Ministro da Educação inventa o instituto da delação imaginária

Em meio ao clima obscurantista e punitivista da cambulhada brasileira, o ministro da Educação inventou o instituto da “delação imaginária” ao incentivar que sejam dedurados os que andam coagindo os estudantes coitadinhos a participar de manifestações. E que poder de coação esse de botar milhares de pessoas nas ruas país afora! Uma monstruosidade.

Tudo a ver com o monstrengo em que se transformou o Brasil onde a violência jurídica de juízes nazistas se mistura à virulência dos ataques do próprio governo à democracia – todos eles achando que é fácil baixar o machado em cima de raízes e troncos dos princípios da dignidade da pessoa humana, da liberdade, da livre expressão e do desenvolvimento em todos os níveis.

A “delação imaginária” é apenas mais um dos diversos tipos de violência interligados aos quais estamos submetidos. No plano simbólico, o bombardeio acontece através da sinergia manipuladora das novelinhas mequetrefes da TV Globo com seu jornalismo marcado por uma espécie de dramaturgia neoliberal de amavios fascistas. Estes se manifestam nas análises dos comentaristas políticos e econômicos cheios de pose, manipulando gráficos e tabelas para reforçar a chantagem do governo a favor da destruição da previdência pública.

No planto político, a pusilanimidade dos eleitos pelo voto popular dizendo para as câmeras de televisão que buscam o consenso e a “racionalidade” pelo diálogo, como se fossem pessoas ponderadas e defensoras da nação. Diálogo entre amiguinhos nos bastidores de negociações espúrias de um toma lá de cá vergonhoso, como se o Congresso fosse uma turminha de pessoas agraciadas pela sorte do destino.

Lula então tinha razão ao estimar, já faz tempo, a quantidade de picaretas por metro quadrado lá no Legislativo. Não à toa o costume de se referirem à Câmara e ao Senado como “Casas”, espaços privados de indivíduos apartados da sociedade. Esta não tem nem mais (se é que algum dia teve) uma opinião pública, sequestrada que foi pelas elites midiáticas para transmutar seus interesses privatistas e antinacionais como “vontade geral”.

Apesar disso, muitos políticos eleitos resistem – e é com estes que podemos contar numa articulação com movimentos sociais, sindicatos, partidos, entidades profissionais, pequenos e médios empresários, extratos da classe média, jornalistas independentes, militares defensores da soberania nacional, alguns setores eclesiásticos e outros segmentos – entre os quais, como não poderia deixar de ser, os estudantes brasileiros que estão dando uma lição ao governo e à sociedade.

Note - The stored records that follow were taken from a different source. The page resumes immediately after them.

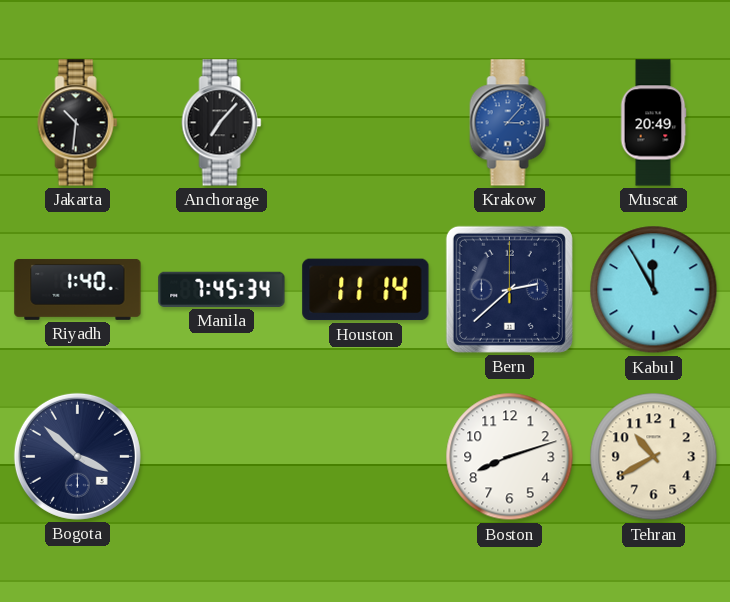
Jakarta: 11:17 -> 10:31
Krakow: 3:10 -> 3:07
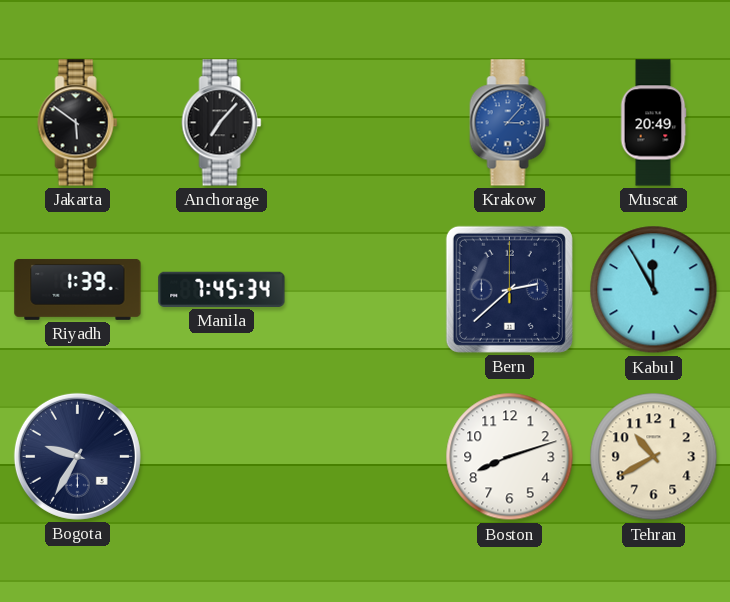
Jakarta: 10:31 -> 5:51
Riyadh: 1:40 -> 1:39
Houston: 11:14 -> none
Bogota: 3:52 -> 9:35
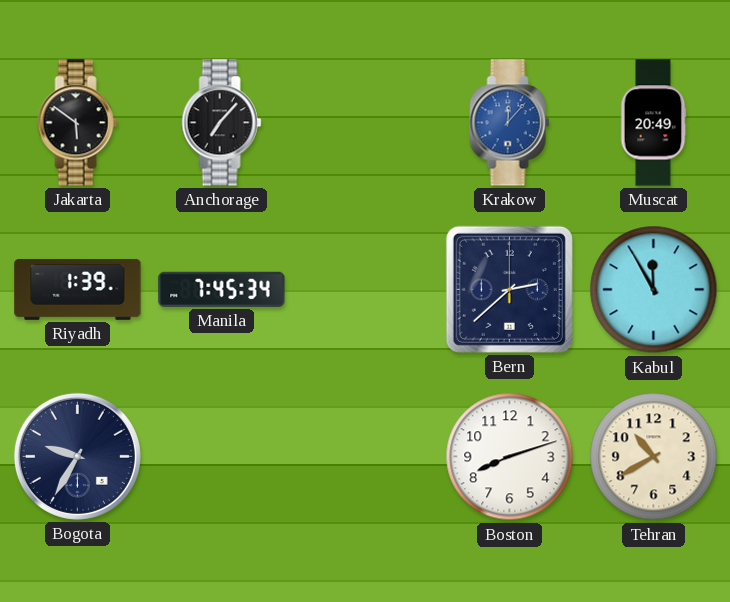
Krakow: 3:07 -> 12:07
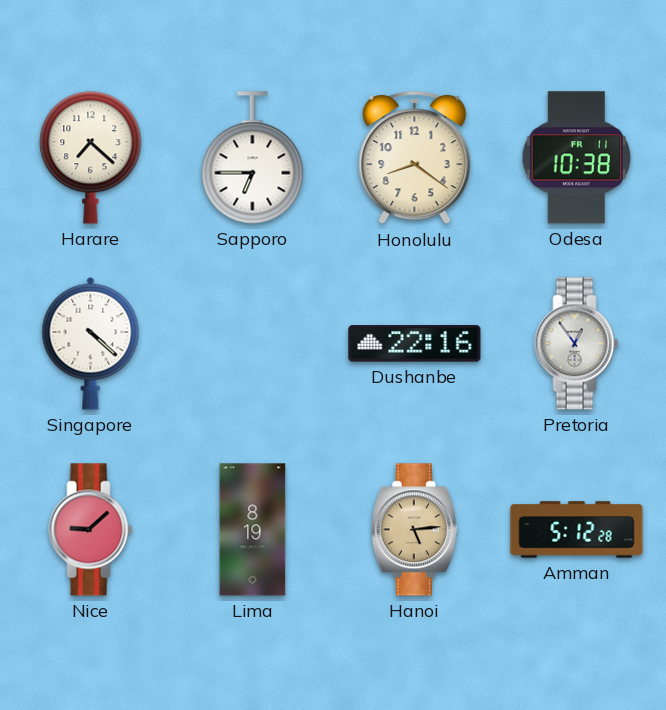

Lembremos: a cambulhada brasileira não quer nos convencer apenas que todo político é corrupto e que o Judiciário também – mentira que devemos denunciar a fim de impedir qualquer tipo de golpe contra a democracia. Quer nos convencer que funcionários públicos e professores de universidades também são corruptos e que ficam manipulando os alunos para fins de atividades partidárias. A cambulhada faz com que qualquer um pode ser chamado de corrupto ou comunista se fizer críticas ao governo.

No plano econômico, um navio à deriva, não como resultado de uma inevitabilidade do sistema capitalista, mas sim por conta do conluio de interesses externos e internos visando à rapinagem dos recursos estratégicos, à flexibilização de regras, às privatizações descaradas, à precarização do trabalho, ao desmonte do Estado e do parque industrial. Nunca se sabe se vai naufragar, mas aderna aqui e ali sinalizando total falta de perspectivas e embrulhando o estômago diante das boçalidades manifestadas pelas altas autoridades.

No plano da sociabilidade mínima nos espaços públicos, a violência física e verbal sempre pronta a emergir ao mínimo gesto. E partindo, invariavelmente, de gente contra a liberdade de expressão e opinião e contra a diversidade, a exemplo de pessoas que agridem outras só porque estão vestidas com camisetas estampando o rosto de Marielle Franco e Anderson Gomes – cujo assassinato é um grande sapo que ainda não desceu pela garganta da República.

Essa singela e rápida análise poderia se estender em relação a outros planos de diferentes dimensões da vida nacional. Mas bastam essas que me vêm à cabeça no momento, apenas como início de reflexão, para lembrar que as coisas estão interconectadas – da “delação imaginária” à falta de perspectiva de um país que, nas contradições dos seus 30 anos de democracia, vem mostrando como o voto é coisa muito séria e preciosa.